The richly decorated gowns worn by wealthy Georgian women were often adorned with an "eschelle stomacher" (a fancy corset designed to be worn in public and adorned with bows of decreasing size) above the waistline and an embroidered and trimmed petticoat below. Ladies' skirts were supported by wide hoops made of cane or rattan, and sometimes laid over quilted under-petticoats. Under the hoops and corset, ladies wore "shifts" (knee-length undergarments with elbow-length sleeves adorned with a froth of lace).
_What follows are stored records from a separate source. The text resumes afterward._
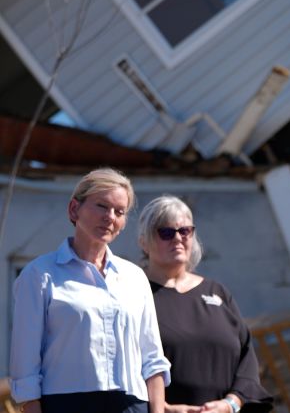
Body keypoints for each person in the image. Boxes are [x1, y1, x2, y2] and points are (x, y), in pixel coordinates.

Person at [10, 168, 170, 413]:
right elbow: (25, 365)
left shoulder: (135, 277)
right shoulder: (38, 274)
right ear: (74, 209)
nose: (110, 217)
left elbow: (152, 358)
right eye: (102, 206)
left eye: (120, 212)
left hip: (132, 405)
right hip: (66, 404)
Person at [137, 195, 273, 413]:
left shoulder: (217, 293)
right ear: (143, 242)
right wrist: (160, 408)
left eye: (185, 231)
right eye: (166, 232)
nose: (177, 239)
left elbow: (247, 359)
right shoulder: (133, 293)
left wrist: (231, 404)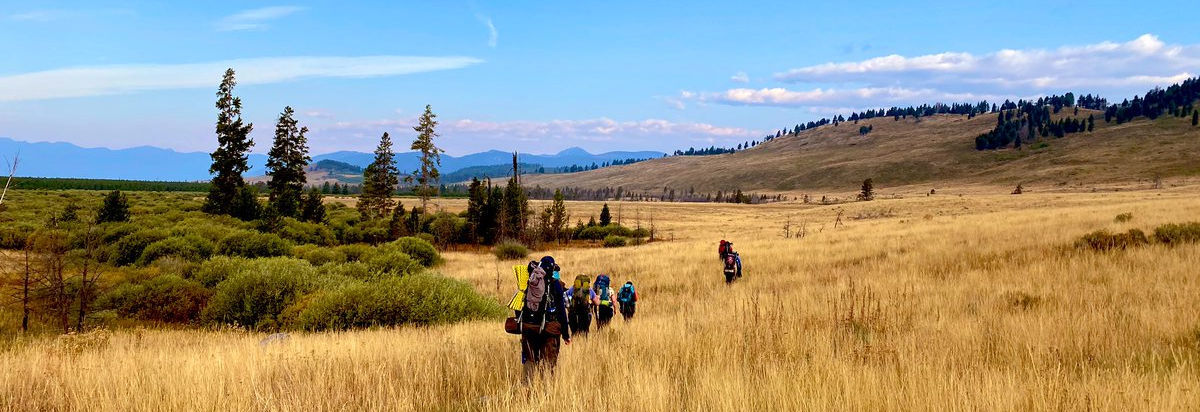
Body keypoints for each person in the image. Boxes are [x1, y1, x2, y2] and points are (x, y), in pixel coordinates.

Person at [519, 256, 571, 382]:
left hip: (529, 327)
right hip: (549, 329)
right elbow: (561, 311)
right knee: (549, 362)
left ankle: (527, 388)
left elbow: (520, 305)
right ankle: (546, 391)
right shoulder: (556, 285)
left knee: (530, 360)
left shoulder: (530, 282)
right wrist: (565, 334)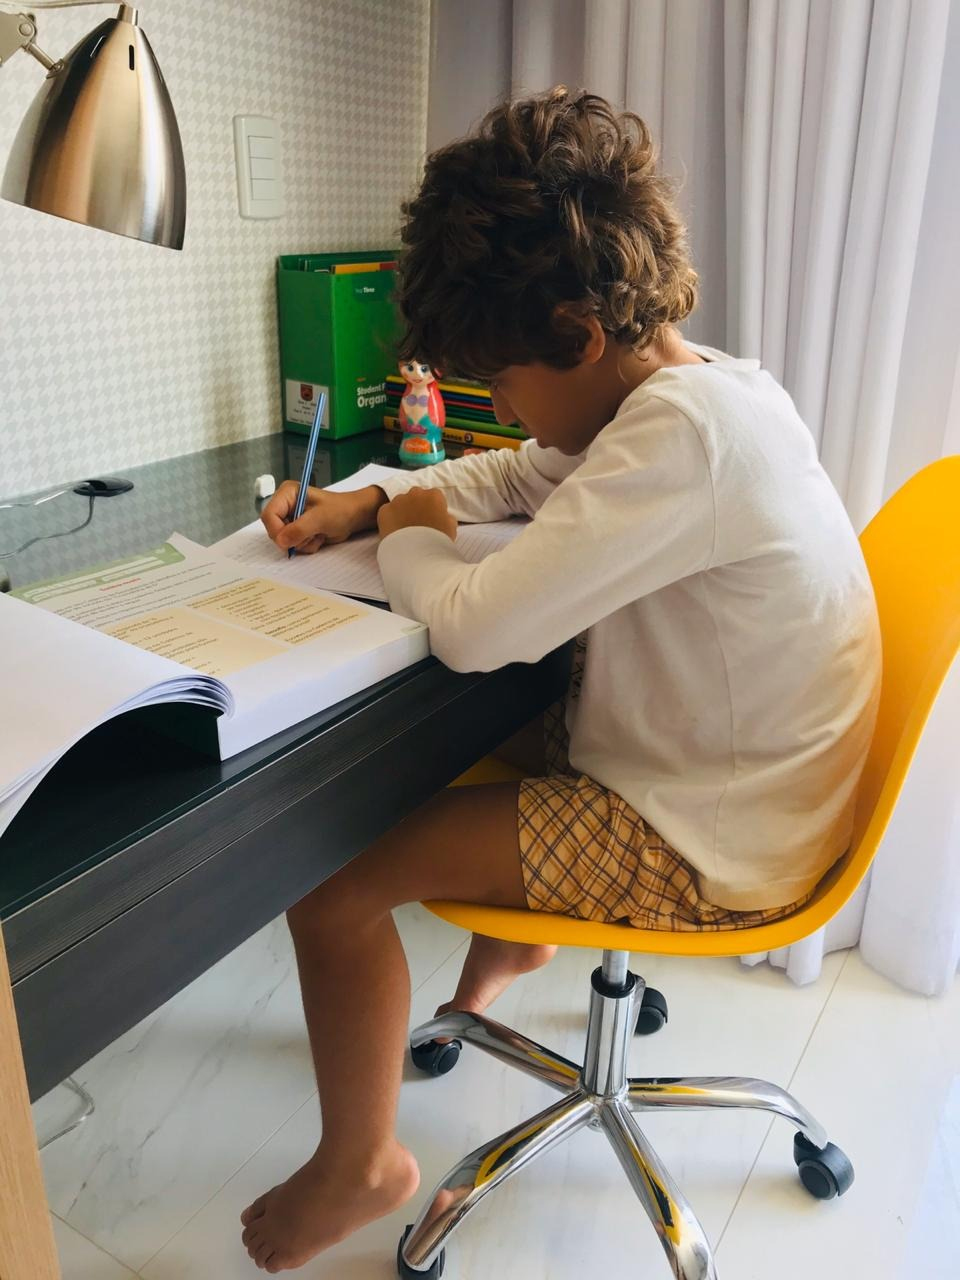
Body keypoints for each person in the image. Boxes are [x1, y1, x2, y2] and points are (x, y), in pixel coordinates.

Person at [240, 86, 881, 1272]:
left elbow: (473, 629)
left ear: (579, 334)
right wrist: (373, 500)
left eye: (499, 380)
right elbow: (519, 473)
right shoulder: (704, 391)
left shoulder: (680, 442)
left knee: (329, 885)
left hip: (702, 837)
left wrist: (412, 533)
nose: (498, 411)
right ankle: (514, 950)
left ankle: (361, 1162)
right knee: (428, 758)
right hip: (725, 771)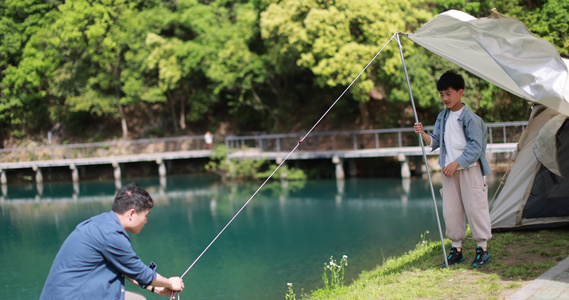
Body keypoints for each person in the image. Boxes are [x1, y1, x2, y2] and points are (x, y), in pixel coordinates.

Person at [40, 182, 185, 299]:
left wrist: (153, 287)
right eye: (146, 215)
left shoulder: (103, 223)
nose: (146, 221)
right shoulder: (111, 235)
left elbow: (126, 267)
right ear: (132, 213)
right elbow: (140, 272)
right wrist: (170, 282)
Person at [414, 70, 492, 268]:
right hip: (449, 171)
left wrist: (456, 163)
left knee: (475, 208)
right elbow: (436, 141)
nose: (445, 98)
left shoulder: (471, 118)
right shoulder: (443, 116)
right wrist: (422, 133)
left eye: (448, 94)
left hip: (469, 168)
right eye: (441, 94)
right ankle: (456, 250)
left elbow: (475, 148)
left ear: (460, 92)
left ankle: (482, 250)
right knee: (452, 211)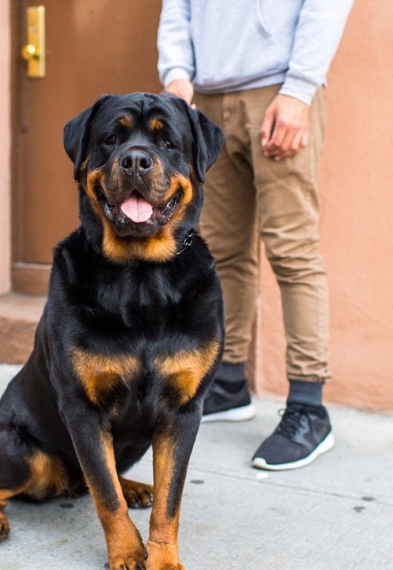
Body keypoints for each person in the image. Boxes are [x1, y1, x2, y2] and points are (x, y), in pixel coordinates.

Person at [157, 0, 355, 470]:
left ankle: (309, 407)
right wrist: (176, 74)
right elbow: (177, 7)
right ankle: (227, 384)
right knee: (220, 251)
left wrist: (301, 89)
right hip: (203, 98)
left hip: (277, 90)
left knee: (292, 250)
Men suits were made from rich velvets, silks and satins, and decorated with braid, embroidery, and buttons of gold, silver, and jewels. A gentleman's suit consisted of a long and flared coat, sleeveless waistcoast, shirt adorned with lace ruffles at the wrists and neck, and knee breeches. Men also wore silk stockings with embroidered designs at the ankles and high-heeled shoes.
Men also wore wigs for formal occasions. In addition to powdering hair, fashionable men of the period applied makeup (pale powder, rouge, and lip color), as well as carried fans and embroidered silk handkerchiefs drenched with perfume.
A time for transition in fashion styles.
England moved swiftly from the artisan/cottage industry firmly into the industrial revolution and the fringes of the Victorian age and Edwardian eras that were to follow.